**Selected passage**:
○ ○ ○ ○

1. Archive

JunkBuster. For Humans.

Banishing intrusive banner ads just got a whole lot easier. GuideScope is a sister product to Internet JunkBuster but has been designed for non-gearheads. JunkBuster requires lots of tweaking with ".ini" files and other stuff that makes techno types feel important. GuideScope has a friendly point-and-click interface and is usable by people without supersize craniums. After a little use, it's pretty effective at blocking ads you don't want to see. Browsing the Web is faster, as you don't have to wait for banner ads to download and your online privacy is enhanced as a byproduct.

Happy birthday, Patrick McGoohan

It seems that Hallmark used to have in-store computers that would provide historical information based on a date, according to reader Gladys Evans in Seminole. I haven't been into a Hallmark in a long time (the court injunction prevents me from going within 500 feet of its stores), so I can't really validate this. However, if you're looking for similar information, this site offers all kinds of goodies for the date obsessed.

○ ○ ○ ○

[Saved entries]

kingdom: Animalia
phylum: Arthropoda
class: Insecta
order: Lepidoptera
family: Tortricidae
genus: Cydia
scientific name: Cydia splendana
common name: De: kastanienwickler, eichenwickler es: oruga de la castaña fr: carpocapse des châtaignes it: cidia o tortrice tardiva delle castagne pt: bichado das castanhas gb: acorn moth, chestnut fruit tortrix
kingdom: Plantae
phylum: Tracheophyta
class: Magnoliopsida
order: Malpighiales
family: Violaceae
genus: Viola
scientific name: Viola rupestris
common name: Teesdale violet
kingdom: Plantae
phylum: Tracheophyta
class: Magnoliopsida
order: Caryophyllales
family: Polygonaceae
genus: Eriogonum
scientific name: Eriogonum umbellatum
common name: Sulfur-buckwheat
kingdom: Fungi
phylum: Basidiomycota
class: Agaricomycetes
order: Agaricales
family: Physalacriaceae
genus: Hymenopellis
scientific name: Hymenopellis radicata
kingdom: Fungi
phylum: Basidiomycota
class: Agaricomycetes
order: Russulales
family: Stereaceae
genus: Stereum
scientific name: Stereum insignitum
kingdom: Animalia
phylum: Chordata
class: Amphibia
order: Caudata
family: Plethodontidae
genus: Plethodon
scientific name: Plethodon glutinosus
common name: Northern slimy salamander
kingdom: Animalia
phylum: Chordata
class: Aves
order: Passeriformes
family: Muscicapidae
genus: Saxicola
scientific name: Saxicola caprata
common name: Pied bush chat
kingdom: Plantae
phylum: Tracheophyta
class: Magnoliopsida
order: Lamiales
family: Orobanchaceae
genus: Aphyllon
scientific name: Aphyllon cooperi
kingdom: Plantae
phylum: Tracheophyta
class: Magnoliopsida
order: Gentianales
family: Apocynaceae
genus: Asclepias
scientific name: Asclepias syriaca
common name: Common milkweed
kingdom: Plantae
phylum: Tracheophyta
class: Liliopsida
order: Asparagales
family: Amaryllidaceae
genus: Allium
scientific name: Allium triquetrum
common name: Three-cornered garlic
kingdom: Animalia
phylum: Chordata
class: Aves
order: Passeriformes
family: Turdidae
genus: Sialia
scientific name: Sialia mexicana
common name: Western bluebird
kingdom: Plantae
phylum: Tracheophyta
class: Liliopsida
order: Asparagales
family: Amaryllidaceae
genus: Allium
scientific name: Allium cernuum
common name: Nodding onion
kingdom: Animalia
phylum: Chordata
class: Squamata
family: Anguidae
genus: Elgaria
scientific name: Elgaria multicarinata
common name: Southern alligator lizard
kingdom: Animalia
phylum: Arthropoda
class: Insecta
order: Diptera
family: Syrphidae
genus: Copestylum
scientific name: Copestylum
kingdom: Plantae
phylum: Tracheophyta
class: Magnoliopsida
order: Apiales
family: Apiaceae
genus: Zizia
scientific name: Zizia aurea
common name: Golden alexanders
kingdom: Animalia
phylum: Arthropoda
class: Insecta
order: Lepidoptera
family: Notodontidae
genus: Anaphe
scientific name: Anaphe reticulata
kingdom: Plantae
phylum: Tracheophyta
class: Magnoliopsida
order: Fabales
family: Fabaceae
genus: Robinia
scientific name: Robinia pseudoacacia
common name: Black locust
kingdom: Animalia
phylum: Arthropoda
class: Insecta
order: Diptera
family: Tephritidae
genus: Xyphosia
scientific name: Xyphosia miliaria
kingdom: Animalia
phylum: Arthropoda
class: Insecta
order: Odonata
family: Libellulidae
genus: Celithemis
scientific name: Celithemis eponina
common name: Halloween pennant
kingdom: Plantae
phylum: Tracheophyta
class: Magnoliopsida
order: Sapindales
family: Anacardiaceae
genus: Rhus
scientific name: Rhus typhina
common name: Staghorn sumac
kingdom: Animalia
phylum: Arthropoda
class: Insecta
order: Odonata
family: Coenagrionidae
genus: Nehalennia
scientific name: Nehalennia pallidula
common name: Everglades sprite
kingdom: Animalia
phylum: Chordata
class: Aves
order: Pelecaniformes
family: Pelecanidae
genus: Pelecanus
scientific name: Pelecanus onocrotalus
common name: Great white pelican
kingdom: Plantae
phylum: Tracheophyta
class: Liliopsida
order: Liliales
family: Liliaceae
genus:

○ ○ ○ ○

**Questions on the material**:
A: In the web column, what kind of interface does GuideScope have?
B: Continue the web column about GuideScope and date history from the point where it stops.
These records were drawn from a separate source.

**Answers by item**:
A: A friendly point-and-click interface.

B:
A billion pennies for your thoughts

Quick, what does 1-billion pennies look like? I had no idea either until I strolled around this site. It's kind of like a car crash: You just can't stop yourself from looking, and the more you click around, the more addictive it is. Half a quintillion pennies, by the way, would cover the surface of the Earth. If you've got that in a jar somewhere, I'll personally help you lay it down.

The Microsoft soap opera

It's not quite As the World Turns but for us weirdos in the computer industry, it's as good as it gets. The antitrust case against Microsoft has slipped from prime time TV news but still lumbers on in the background. If you're even mildly interested in what's going on, seems to have the most complete coverage of the industry news sites.

Five, Seven, Five.

This site might offend,

but Haiku are addictive.

Humorless keep clear!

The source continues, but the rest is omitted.